I watched CGP Grey’s “Humans Need Not Apply” again the other night and I was struck by how on-the-nose it was and, worryingly, remains. Haven’t seen it or just want to remind yourself of the anxiety? Here ya go:
The gist, for those of you who haven’t seen it and don’t want to, is that your job is going to be automated out of existence. Yes, yours, and that job is not going to be replaced by a new, better job because that would defeat the whole purpose of automation. The fail state of capitalism is here.
As an aside, I continue to find it amusing that this fail state was anticipated almost comically early in the cycle. Adam Smith published An Inquiry no the Nature and Causes of the Wealth of Nations in 1776. This book is, rightly or wrongly, regarded as the cornerstone of capitalism (it’s also the second-most cited book in the social sciences, behind only Marx’s Das Kapital, which is also amusing, but I double-digress). Anyway, the counter argument was made most strikingly in 1779 when Ned Ludd supposedly smashed two knitting frames and inspiring the Luddites to rage against the machines that were taking their jobs. Three whole year separated the events.
Where was I? Ah, yes, the jobs are going to be gone. People will be unemployable. In theory, this would leave us with a society where there is abundance for all, people would be free to pursue whatever interests them, and…oh, who am I kidding? I assume everyone (anyone?) reading this recognizes that this won’t happen.
Since 1973, increases in productivity (in the United States, at least) have not “trickled down” to the people doing the work. This is by design. The owner of a company invests in automation to cut their costs, and there’s no reason to expect them to share the gains from automation with their reduced workforce.
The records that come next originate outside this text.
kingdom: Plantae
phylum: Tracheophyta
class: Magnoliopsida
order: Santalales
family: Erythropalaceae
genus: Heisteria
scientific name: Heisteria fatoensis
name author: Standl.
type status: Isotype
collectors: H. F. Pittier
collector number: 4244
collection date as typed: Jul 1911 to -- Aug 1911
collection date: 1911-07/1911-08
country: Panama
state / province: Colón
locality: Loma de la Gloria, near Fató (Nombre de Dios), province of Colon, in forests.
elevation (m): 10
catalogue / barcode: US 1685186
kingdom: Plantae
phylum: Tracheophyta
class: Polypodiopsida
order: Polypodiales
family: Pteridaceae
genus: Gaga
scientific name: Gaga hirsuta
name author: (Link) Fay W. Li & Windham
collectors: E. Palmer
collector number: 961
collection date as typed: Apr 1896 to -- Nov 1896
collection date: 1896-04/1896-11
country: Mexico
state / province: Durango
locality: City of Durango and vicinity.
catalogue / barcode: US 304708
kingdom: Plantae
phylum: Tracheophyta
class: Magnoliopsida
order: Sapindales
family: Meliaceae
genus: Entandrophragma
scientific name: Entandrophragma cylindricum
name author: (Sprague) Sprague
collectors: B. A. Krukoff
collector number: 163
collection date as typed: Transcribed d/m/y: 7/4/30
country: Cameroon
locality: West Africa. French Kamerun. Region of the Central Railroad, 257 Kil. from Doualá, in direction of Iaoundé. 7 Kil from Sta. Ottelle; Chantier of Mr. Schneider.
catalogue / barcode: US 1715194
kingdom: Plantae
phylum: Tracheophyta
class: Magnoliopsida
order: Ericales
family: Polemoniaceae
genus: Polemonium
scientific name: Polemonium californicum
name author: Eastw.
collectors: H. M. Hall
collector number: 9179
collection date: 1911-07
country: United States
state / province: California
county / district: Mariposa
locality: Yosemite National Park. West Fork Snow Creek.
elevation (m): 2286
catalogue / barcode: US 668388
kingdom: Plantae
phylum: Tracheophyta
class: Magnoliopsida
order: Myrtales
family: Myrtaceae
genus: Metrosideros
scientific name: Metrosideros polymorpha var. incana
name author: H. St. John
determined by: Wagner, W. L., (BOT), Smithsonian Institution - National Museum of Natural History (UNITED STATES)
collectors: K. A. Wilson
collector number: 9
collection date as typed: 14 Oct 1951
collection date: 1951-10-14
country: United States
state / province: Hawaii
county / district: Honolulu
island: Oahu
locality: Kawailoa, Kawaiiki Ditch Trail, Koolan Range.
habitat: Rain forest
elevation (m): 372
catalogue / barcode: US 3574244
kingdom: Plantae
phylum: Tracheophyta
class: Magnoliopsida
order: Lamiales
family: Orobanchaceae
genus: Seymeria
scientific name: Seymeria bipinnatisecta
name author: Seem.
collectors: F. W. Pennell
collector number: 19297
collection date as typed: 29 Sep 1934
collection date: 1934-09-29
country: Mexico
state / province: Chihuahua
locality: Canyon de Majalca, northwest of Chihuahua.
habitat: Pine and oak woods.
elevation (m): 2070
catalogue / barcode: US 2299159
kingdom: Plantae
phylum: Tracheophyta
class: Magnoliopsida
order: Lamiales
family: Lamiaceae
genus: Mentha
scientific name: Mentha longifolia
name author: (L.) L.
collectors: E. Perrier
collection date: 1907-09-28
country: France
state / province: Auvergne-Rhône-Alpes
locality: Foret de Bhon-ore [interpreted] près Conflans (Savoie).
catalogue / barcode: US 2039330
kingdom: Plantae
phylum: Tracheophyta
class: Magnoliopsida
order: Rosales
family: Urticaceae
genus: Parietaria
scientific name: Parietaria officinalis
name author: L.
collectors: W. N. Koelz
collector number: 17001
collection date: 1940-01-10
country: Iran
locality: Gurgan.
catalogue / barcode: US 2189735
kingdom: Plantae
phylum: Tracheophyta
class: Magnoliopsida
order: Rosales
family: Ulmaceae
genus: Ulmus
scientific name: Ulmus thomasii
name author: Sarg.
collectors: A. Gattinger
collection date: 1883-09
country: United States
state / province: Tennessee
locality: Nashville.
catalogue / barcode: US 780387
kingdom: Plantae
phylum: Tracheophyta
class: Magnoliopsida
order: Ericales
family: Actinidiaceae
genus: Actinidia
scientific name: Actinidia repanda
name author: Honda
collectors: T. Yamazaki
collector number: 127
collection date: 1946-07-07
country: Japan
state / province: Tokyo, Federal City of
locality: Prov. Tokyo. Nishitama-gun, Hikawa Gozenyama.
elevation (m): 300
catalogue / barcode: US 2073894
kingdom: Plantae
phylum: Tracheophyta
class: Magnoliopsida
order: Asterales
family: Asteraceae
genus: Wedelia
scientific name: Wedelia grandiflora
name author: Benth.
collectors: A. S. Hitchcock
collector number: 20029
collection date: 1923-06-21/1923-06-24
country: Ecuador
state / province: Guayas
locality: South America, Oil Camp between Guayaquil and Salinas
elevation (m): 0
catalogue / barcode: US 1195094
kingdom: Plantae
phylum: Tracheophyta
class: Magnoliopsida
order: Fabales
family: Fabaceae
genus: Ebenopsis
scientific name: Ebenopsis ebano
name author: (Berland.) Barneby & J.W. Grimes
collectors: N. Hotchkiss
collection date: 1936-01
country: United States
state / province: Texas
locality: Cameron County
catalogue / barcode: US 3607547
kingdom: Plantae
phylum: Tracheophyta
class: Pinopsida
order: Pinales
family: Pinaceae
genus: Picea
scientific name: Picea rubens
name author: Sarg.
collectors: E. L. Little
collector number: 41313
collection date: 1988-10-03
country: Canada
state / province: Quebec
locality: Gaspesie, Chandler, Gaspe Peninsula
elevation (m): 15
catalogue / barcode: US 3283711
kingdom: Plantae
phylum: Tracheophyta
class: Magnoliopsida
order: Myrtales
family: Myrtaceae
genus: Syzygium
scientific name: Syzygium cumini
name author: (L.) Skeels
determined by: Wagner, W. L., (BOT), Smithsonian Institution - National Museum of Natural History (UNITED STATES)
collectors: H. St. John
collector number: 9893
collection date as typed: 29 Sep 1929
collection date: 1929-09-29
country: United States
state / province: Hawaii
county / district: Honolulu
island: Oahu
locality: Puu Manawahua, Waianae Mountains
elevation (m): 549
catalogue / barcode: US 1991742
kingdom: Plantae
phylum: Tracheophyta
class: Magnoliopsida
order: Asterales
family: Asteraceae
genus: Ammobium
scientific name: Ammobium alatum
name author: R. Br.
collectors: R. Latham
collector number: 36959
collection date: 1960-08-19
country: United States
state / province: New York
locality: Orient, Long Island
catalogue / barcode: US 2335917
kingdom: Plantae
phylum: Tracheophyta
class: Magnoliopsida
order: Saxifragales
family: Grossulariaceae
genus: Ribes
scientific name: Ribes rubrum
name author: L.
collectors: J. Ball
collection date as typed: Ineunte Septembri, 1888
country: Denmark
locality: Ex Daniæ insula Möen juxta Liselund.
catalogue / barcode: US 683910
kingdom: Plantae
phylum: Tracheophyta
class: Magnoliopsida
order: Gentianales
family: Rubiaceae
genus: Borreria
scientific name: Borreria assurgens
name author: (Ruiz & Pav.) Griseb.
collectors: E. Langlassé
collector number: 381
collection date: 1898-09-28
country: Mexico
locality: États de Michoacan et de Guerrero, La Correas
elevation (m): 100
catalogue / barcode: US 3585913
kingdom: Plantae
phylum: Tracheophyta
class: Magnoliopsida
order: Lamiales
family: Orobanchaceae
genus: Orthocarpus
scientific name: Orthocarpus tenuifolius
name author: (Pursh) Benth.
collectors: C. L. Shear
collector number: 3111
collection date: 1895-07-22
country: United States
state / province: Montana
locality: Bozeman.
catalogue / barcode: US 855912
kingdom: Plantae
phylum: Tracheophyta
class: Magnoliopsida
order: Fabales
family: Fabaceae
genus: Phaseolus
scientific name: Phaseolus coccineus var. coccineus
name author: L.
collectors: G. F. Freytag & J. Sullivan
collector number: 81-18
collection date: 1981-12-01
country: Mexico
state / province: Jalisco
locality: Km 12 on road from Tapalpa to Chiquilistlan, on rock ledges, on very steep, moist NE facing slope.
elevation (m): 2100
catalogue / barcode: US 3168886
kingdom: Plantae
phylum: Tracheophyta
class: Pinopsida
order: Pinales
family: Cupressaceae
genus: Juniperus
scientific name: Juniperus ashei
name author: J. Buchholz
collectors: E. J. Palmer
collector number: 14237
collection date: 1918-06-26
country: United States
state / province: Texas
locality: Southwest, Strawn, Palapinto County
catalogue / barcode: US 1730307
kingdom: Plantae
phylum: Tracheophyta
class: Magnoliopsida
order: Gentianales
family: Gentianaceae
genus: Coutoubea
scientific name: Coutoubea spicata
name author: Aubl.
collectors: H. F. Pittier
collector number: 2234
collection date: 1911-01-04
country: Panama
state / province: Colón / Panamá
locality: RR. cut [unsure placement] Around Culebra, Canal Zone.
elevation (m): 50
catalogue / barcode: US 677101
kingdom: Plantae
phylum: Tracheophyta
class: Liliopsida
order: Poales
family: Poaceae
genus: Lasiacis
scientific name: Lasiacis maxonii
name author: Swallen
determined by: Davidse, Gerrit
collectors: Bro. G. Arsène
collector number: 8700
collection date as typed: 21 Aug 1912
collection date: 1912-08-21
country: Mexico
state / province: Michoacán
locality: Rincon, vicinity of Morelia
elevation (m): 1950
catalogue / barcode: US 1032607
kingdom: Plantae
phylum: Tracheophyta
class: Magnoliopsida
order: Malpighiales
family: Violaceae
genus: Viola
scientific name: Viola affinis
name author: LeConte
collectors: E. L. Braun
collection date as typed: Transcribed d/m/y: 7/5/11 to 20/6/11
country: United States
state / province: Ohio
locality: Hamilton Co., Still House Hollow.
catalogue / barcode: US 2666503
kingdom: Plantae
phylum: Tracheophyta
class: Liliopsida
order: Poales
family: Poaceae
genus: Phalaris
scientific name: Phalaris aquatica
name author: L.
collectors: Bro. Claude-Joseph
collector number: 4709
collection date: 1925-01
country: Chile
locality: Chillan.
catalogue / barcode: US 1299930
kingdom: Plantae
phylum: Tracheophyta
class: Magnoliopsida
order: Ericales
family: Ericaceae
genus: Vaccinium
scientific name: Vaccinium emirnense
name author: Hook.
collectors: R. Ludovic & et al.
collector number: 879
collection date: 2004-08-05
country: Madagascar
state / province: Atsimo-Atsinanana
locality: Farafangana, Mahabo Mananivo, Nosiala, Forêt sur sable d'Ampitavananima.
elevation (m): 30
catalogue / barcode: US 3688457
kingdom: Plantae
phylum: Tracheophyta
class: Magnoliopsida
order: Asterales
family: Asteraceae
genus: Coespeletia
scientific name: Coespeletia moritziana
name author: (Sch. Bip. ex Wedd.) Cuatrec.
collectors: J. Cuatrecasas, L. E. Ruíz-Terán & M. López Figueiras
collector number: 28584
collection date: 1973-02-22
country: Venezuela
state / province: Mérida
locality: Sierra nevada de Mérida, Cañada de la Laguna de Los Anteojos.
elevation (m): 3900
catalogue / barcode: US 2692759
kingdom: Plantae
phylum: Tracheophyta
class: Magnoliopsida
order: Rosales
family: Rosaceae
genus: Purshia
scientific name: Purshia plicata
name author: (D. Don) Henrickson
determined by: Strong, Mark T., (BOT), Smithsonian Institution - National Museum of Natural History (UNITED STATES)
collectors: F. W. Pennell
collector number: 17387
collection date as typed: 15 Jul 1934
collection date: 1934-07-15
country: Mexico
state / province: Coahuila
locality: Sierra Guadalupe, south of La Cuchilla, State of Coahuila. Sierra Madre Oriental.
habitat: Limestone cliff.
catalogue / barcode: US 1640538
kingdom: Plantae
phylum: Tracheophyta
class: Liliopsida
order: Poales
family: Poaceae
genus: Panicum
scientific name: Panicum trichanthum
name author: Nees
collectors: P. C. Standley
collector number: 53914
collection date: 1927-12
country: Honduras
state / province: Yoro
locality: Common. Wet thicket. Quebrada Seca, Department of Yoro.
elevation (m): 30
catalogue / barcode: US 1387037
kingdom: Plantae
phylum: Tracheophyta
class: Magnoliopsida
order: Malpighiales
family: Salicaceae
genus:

In fact, on a macro scale, you would expect the opposite.
As an example, imagine the typing pool in movie 9 To 5. There are forty or so dedicated typists in the room in the film, and that was an accurate reflection of offices in that era. Now, there might be, at most, one person handling handling the administrative tasks that used to take an entire room of typists. So, your payroll is now 1/40th of what it was, right? Not so fast: You now have 40 people competing for that one job which is the sort of thing that drives wages even lower.
There are plenty of other examples but the point is that, under the current economic system, we are not moving in a direction that will prepare us for when the job loss due to automation hits reaches critical levels (assuming it hasn’t already). There simply isn’t enough need for human labor to provide a living wage for everyone. There are not going to be new jobs created to change that fact.
So what do we do? The bottom line is that sustenance based on work is no longer a viable model. Well, it could be made to work, but that’s a monstrous scenario and we’re not going to spend any time on it. Higher wages won’t fix it since you have to have a job to receive a wage. This is going to require a bigger change in our economic system than we’ve ever seen.
Is any country prepared? I don’t think so. Some are have made more progress than others. A robust social safety net is a start, but it’s only just that. It’s going to require a willingness to shackle capitalism and an openness to global frameworks.
Which is to say, the United States is almost uniquely positioned not to be able to react to this crisis. The social safety net is weak, there’s an almost religious adherence to the idea of capitalism, and “American exceptionalism” is going to mix poorly with globalism.
Or maybe it just isn’t fixable. I’m not an economist as you may have already gleaned from my facile explanation, so it may be there’s nothing that will rescue us from the worst-case scenarios. That’s not a comforting thought, but in some ways it’s better than the crash being avoidable had we only heeded a warning raised in 1779.